Tilburg Law and Economics Center

TILEC Work in Progress: Giorgio Monti - Excessive pricing: Competition Law in Shared Regulatory Space

Date: Time: 10:45 Location: M 1003

This paper examines the application of competition law to control excessive prices and considers the relationship between the application of competition law and other sector-specific regulatory techniques to regulate prices to inquire what the role of competition law intervention might be.

10:45-11:45, M 1003

Among the abuses of dominance prohibited under Article 102 TFEU is the imposition of unfair selling prices. The mainstream reactions to this prohibition range from denying that excessive pricing constitutes an antitrust offence to attempts to interpret this prohibition so narrowly as to whittle it out of existence.  Two recent judgments have embraced the spirit of these responses. Both Advocate General Wahl in AKKA/LAA  and the Competition Appeals Tribunal in Flynn take the view that '[c]ases of pure unfair pricing are rare in competition law. Authorities find them difficult to bring and are, rightly, wary of casting themselves in the role of price regulators.'  Both judgments serve to make the application Article 102 TFEU to excessive pricing more difficult. These judgments are discussed further below.
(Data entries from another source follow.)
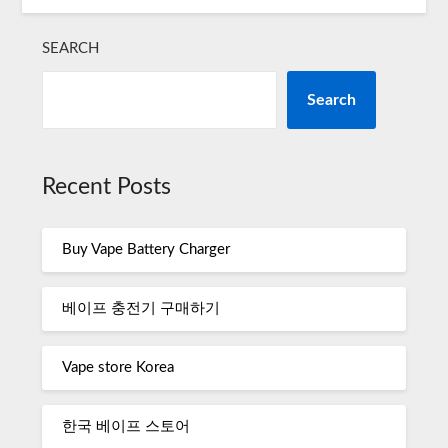
SEARCH
Search
Recent Posts
Buy Vape Battery Charger
베이프 충전기 구매하기
Vape store Korea
한국 베이프 스토어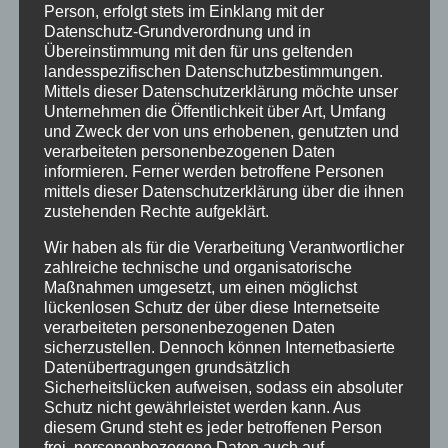
Person, erfolgt stets im Einklang mit der
Datenschutz-Grundverordnung und in
Startseite
Übereinstimmung mit den für uns geltenden
Veranstaltungen
landesspezifischen Datenschutzbestimmungen.
Mittels dieser Datenschutzerklärung möchte unser
Unternehmen die Öffentlichkeit über Art, Umfang
Stichwörter
und Zweck der von uns erhobenen, genutzten und
verarbeiteten personenbezogenen Daten
2024
agathazell
Aktion
Allgäu
alpsee-grünten
informieren. Ferner werden betroffene Personen
mittels dieser Datenschutzerklärung über die ihnen
Antrag
Arbeiten
ausweis
Bauhof
Bayern
zustehenden Rechte aufgeklärt.
Bekanntmachung
Brauchtum
burgberg
Wir haben als für die Verarbeitung Verantwortlicher
Burgberg im Allgäu
burgentage
Bürger
Bürgerbüro
zahlreiche technische und organisatorische
Maßnahmen umgesetzt, um einen möglichst
Bürgerinfo
bürgermeister
corona
Dorfplatz
lückenlosen Schutz der über diese Internetseite
verarbeiteten personenbezogenen Daten
ehrung
Gemeinde
Gemeinde Burgberg
sicherzustellen. Dennoch können Internetbasierte
Datenübertragungen grundsätzlich
gemeinderat
Gesucht
Grünten
Grüntenhalle
Sicherheitslücken aufweisen, sodass ein absoluter
Schutz nicht gewährleistet werden kann. Aus
hinweis
hochwasser
Holzfällung
diesem Grund steht es jeder betroffenen Person
Landkreis Oberallgäu
Landratsamt
Maibaum
frei, personenbezogene Daten auch auf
However, this paper is not yet another contribution to the discussion about how to devise an appropriate test for excessive pricing. These recent judicial pronouncements fit within a broader pattern whereby EU competition law is transformed to follow the edicts of 'mainstream economics', in particular those that emanate from a particularly restrictive variant of antitrust enforcement (the so-called Chicago School) that entered the scene in the 1960s, against which many have tried to object largely without success.  In this context, it is remarkable that in interpreting EU Law, AG Wahl should make reference to a judgment of the US Supreme Court, Verizon v Trinko, a judgment so conservative that even some in the US have distanced themselves from it. But the surprise at the favourable reference to this case is also for two other reasons. First because US antitrust law does not prohibit excessive pricing (we qualify this below) but also because in a judgment restating this, Justice Scalia took the view that 'charging. monopoly prices. is an important element of the free-market system.'  Since the express prohibition of excessive pricing in Article 102 suggests a diametrically opposite attitude to the one expressed here, it is hard to see why one should see Trinko as a helpful discussion for the purposes of EU Law, but it reveals the trend to assimilate much of the thinking (ideology?) that underpins Scalia's thinking into EU antitrust even when, as here, it runs against the statutory text.
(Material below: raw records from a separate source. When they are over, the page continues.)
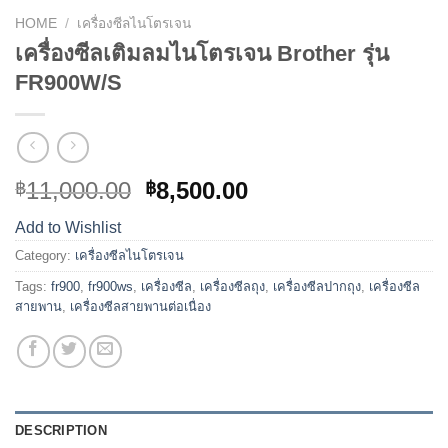
HOME
/
เครื่องซีลไนโตรเจน
เครื่องซีลเติมลมไนโตรเจน Brother รุ่น
FR900W/S
11,000.00
8,500.00
฿
฿
Add to Wishlist
Category:
เครื่องซีลไนโตรเจน
Tags:
fr900
,
fr900ws
,
เครื่องซีล
,
เครื่องซีลถุง
,
เครื่องซีลปากถุง
,
เครื่องซีล
สายพาน
,
เครื่องซีลสายพานต่อเนื่อง
DESCRIPTION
The point in this paper is to challenge the restrictive vision embraced by the courts not by lamenting the degeneration of EU competition law, but by showing that instances when competition agencies raise concerns about excessive prices are less rare than assumed, not any more difficult to bring than other kinds of antitrust action, and do not necessarily require the agency to act as a price regulator.  Rather, cases of excessive prices are instances where the application of competition law responds to, or helps to shape, the regulatory framework. Understood in this manner, excessive pricing cases are strategic actions designed to stimulate other regulatory responses. Therefore, the attempt by the recent judgments to rein in the scope of the excessive pricing appears to ignore this function of antitrust law enforcement.

In parts 3 and 4 of the paper we consider, perhaps controversially, excessive pricing considerations found in Article 101 cases. If we focus on the Commission's enforcement practice since the coming to force of Regulation 1/2003 and exclude cartel cases, we find that the Commission has focused on two types of practices where the key issue is the price level: reverse payment settlements and interchange fees. Other than these there has only been one other decision which has no direct price component. Sections 5 and 6 we examine instances where national competition authorities (NCAs) are investigating excessive pricing using Article 102: collecting societies and pharmaceutical products.
In all these four examples the nexus between antitrust and regulation plays out differently but some common themes emerge, which we discuss in the final section. Section 7 has a quick look at the requirements to establish excessive pricing as they have evolved with the recent spate of cases to indicate how these limitations are hard to square both as a matter of internal logic and also with the spirit of antitrust law enforcement outlined here.